» YOUR INSTRUCTIONS
Search the data for the word "Butik" and copy every line that contains it.

(Dataset entries)
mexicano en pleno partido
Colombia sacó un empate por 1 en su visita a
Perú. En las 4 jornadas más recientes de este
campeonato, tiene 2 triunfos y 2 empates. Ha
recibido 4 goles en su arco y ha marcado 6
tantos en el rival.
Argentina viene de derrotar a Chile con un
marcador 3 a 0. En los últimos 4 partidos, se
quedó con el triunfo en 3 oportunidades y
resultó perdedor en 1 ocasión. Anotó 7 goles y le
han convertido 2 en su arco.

---

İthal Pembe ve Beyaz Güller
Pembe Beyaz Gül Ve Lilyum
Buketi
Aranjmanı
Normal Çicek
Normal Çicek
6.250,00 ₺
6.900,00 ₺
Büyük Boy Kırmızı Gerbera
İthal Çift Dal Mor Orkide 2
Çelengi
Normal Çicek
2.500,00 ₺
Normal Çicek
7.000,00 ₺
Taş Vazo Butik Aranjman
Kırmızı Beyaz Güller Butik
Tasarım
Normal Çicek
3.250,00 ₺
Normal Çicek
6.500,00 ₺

» ANSWER TO THIS PROBLEM
Taş Vazo Butik Aranjman
Kırmızı Beyaz Güller Butik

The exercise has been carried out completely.